Editorial: Library games

Three months ago, the Vashon Park District board wrote a letter to the King County Library System board making one significant piece of information clear: The park district remains willing to work with the library system to find a way to keep the Vashon branch at Ober Park.

Tucked at the end of a story on page A5 about the King County Library System’s decision to move forward on its effort to buy the old machine shop at the K2 site is a curious admission by a top library official.

Three months ago, the Vashon Park District board wrote a letter to the King County Library System board making one significant piece of information clear: The park district remains willing to work with the library system to find a way to keep the Vashon branch at Ober Park.

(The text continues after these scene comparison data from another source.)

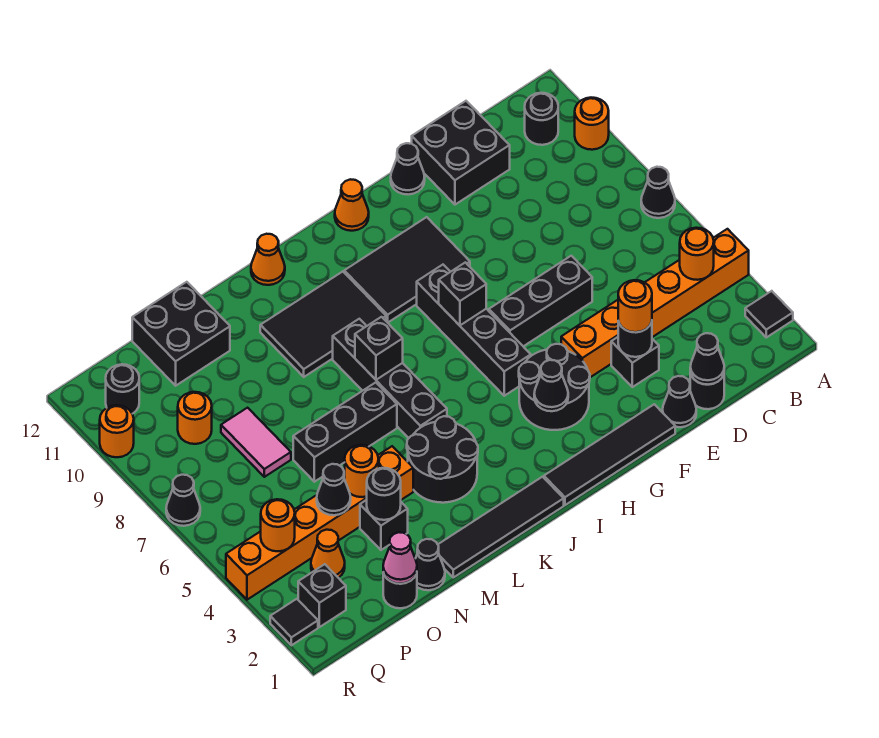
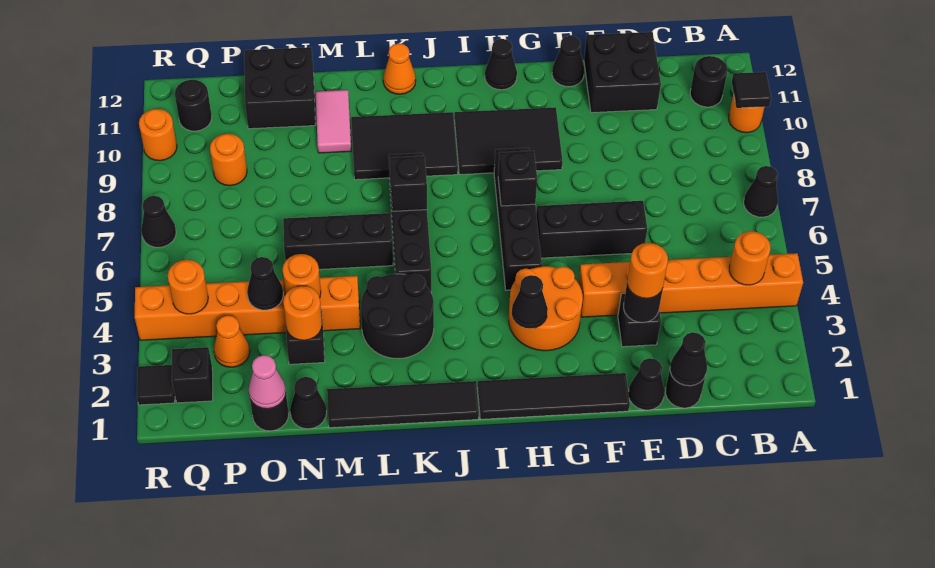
black 1x1 tile [745,291,793,337] -> black 1x1 tile moved to [732,72,771,108]
black 2x2 round brick [519,344,590,430] -> orange 2x2 round brick [509,266,583,351]
orange 1x1 cone [335,179,369,231] -> black 1x1 cone [485,39,517,90]
black 1x1 round brick [367,468,401,520] -> orange 1x1 round brick [283,286,322,340]
pink 1x2 tile [221,408,291,477] -> pink 1x2 tile moved to [316,90,351,153]

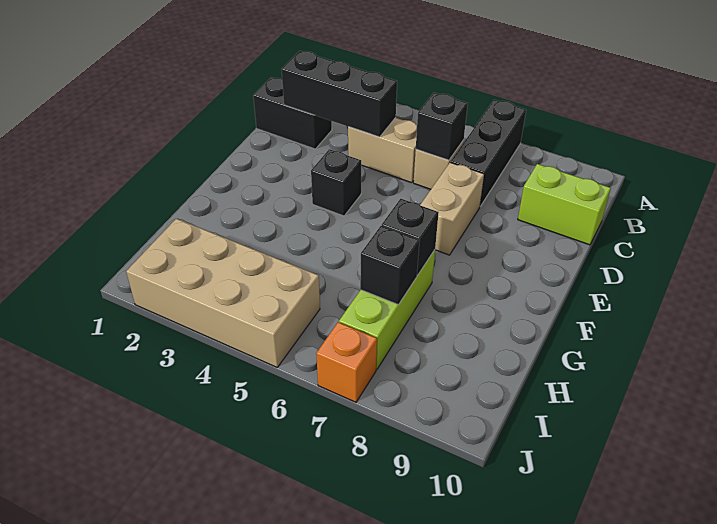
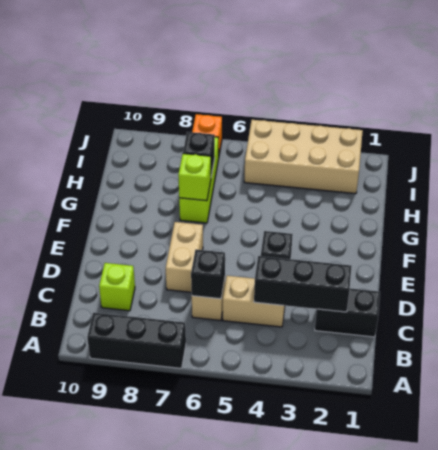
black 1x3 brick [451,100,526,206] -> black 1x3 brick turned to [87,313,186,368]
lime 1x2 brick [518,164,611,245] -> lime 1x1 brick [99,263,135,311]
black 1x1 brick [382,199,439,275] -> lime 1x1 brick [178,154,211,201]

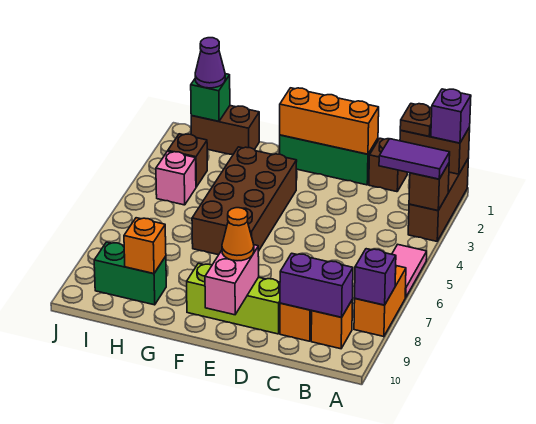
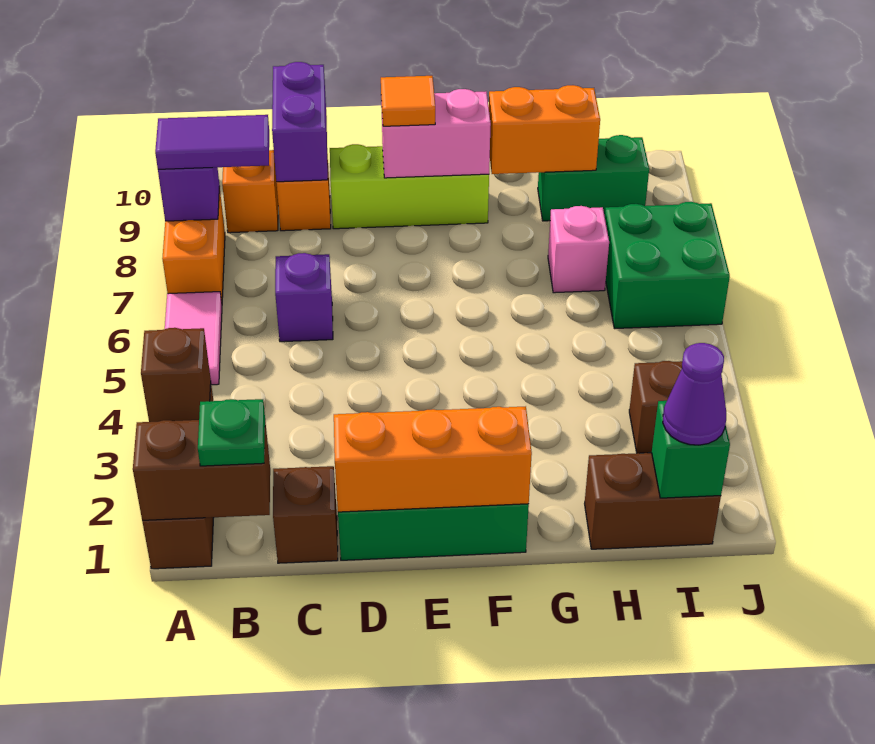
purple 1x1 brick [431,89,471,143] -> purple 1x1 brick moved to [275,253,333,342]
purple 1x2 tile [379,139,450,179] -> purple 1x2 tile moved to [155,115,269,169]
brown 1x1 plate [400,104,432,136] -> green 1x1 plate [198,399,265,466]
purple 1x2 brick [280,253,353,317] -> purple 1x2 brick turned to [272,62,328,182]
pink 1x2 brick [205,245,259,315] -> pink 1x2 brick turned to [381,89,491,178]
orange 1x1 cone [222,208,254,261] -> orange 1x1 tile [381,76,435,126]
brown 2x4 brick [192,147,297,255] -> none
orange 1x1 brick [124,218,166,274] -> orange 1x2 brick [489,85,600,174]
pink 1x1 brick [156,151,196,205] -> pink 1x1 brick moved to [548,206,609,293]
none -> green 2x2 brick [605,202,730,329]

Kay Johnson, the capital facilities director for the library system, says she hadn’t seen that letter. Really? The board of the library system receives a letter about a major capital facility issue and doesn’t share it with the woman who directs that department? That’s hard to believe.

What’s more, Johnson maintains the library is considering a move for one overarching reason: It has no choice. That’s simply not true, as the letter from the park board indicates.

It’s not clear why the library system remains bent on moving a branch out of town when its own analysis shows that community support for such a move is “low.” Many observers, however, have suggested it’s because the head of the county’s library system, Bill Ptacek, is fed up with Vashon and no longer cares — if he ever did — what Islanders think. The fact is, he’s a public servant, whose salary is paid for by our tax dollars. Such a stance is unacceptable.

If the library system conducts a good-faith analysis and decides it still makes sense to move the library, The Beachcomber, for one, will accept that. But at this point, it seems its decision-making process is, at best, incompetent, at worst, a kind of cynical political gamesmanship.